10) La Bad Bank con la garanzia statale sulle cartolarizzazioni dei crediti morosi (la Gacs), concessa alle banche ed anche agli altri intermediari finanziari, con la dotazione iniziale del Tesoro che passa da 100 a 120 milioni.

Questo in effetti potrebbe essere un aiuto, che peraltro non pare stia riscuotendo molto successo tra le banche, per via dei costi e di altri dettagli tecnici sui quali non sto qui a dilungarmi.

11) La ricapitalizzazione degli interessi, che genera 2,5 miliardi di euro l’anno a favore delle banche.

Qui si fa riferimento all’anatocismo. Secondo Adusbef (e non solo), le banche non dovrebbero mai calcolare interessi su interessi pregressi e non pagati dal cliente affidato. In sostanza, se una banca presta 100 euro al signor Rossi al tasso del 5%, dopo un anno il signor Rossi deve alla banca 105 euro. Se il signor Rossi non versa i 5 euro, secondo Adusbef la banca al secondo anno non dovrebbe calcolare gli interessi su 105, bensì sempre su 100.

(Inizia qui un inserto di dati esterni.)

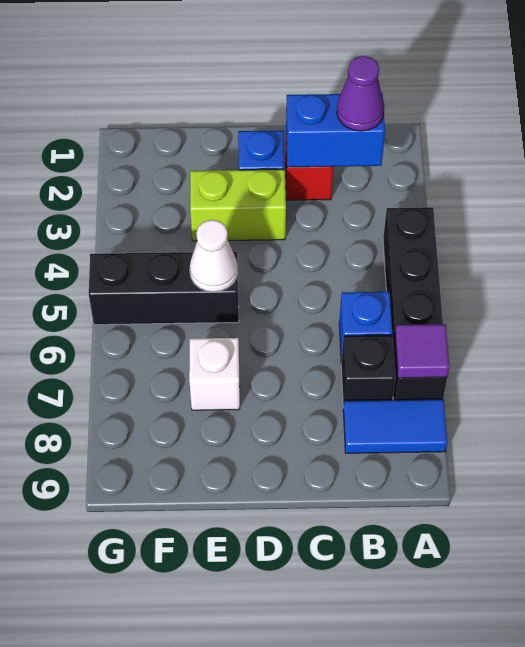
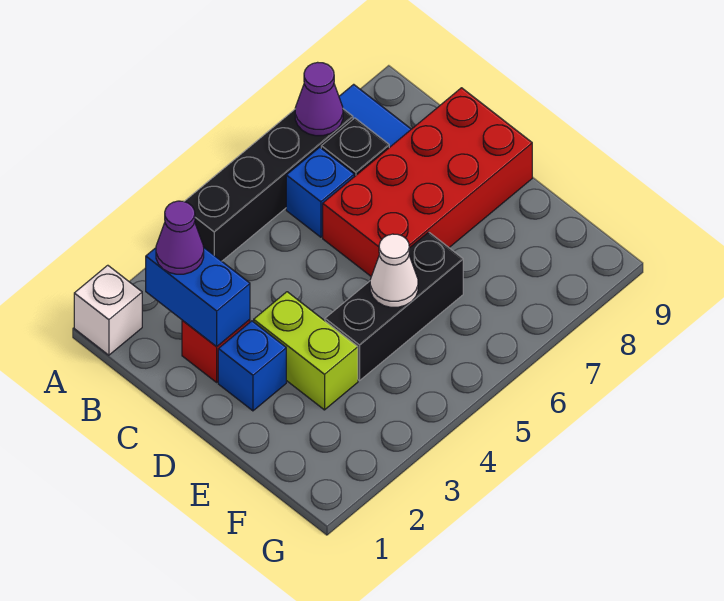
purple tile A7 level 2 -> purple cone A7 level 2
none -> red brick C6:D9 level 1
black brick E5:G5 level 1 -> black brick E4:E6 level 1
white brick E7 level 1 -> white brick A1 level 1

Ma il fatto è che se gli interessi non sono pagati alla scadenza pattuita, è evidente che la banca sta estendendo anche a quella somma il prestito al cliente. E, si badi bene, generalmente le banche prestano soldi di altri clienti.

La norma ora prevede che le banche possano addebitare gli interessi solo previa autorizzazione del cliente, oppure trascorsi 2 mesi. Questo per Adusbef è un aiuto. Si noti che, nel caso in cui il cliente sia a credito, gli interessi sono accreditati alla loro maturazione, non con un differimento di due mesi.

12) Il Fondo Atlante.

E veniamo al Fondo Atlante, che sarebbe l’ultimo regalo alle banche, secondo Adusbef. Si tratta di un fondo al quale parteciperanno CDP, fondazioni bancarie, principali banche e altri investitori, con il duplice obiettivo di partecipare agli aumenti di capitale che verranno lanciati da alcune banche nelle prossime settimane (e per i quali non vi è la fila di sottoscrittori), oltre che per alleggerire le banche dei loro crediti deteriorati.

E’ considerata operazione di mercato tra privati, ma in realtà la regia è del governo e della Banca d’Italia. Quindi la forma è privata, la sostanza non proprio, considerando il ruolo di CDP e delle fondazioni bancarie, soggetti a loro volta formalmente privati ma sostanzialmente pubblici.

Quanto a definirla operazione di mercato, come pure in tanti si affannano a ripetere, ciò è palesemente fuorviante, dato che il fondo agirà a condizioni per le quale una domanda di mercato oggi non c’è.

In conclusione, su 12 punti a me pare che solo 2 abbiano senso. Gli altri, in misura più o meno significativa, no.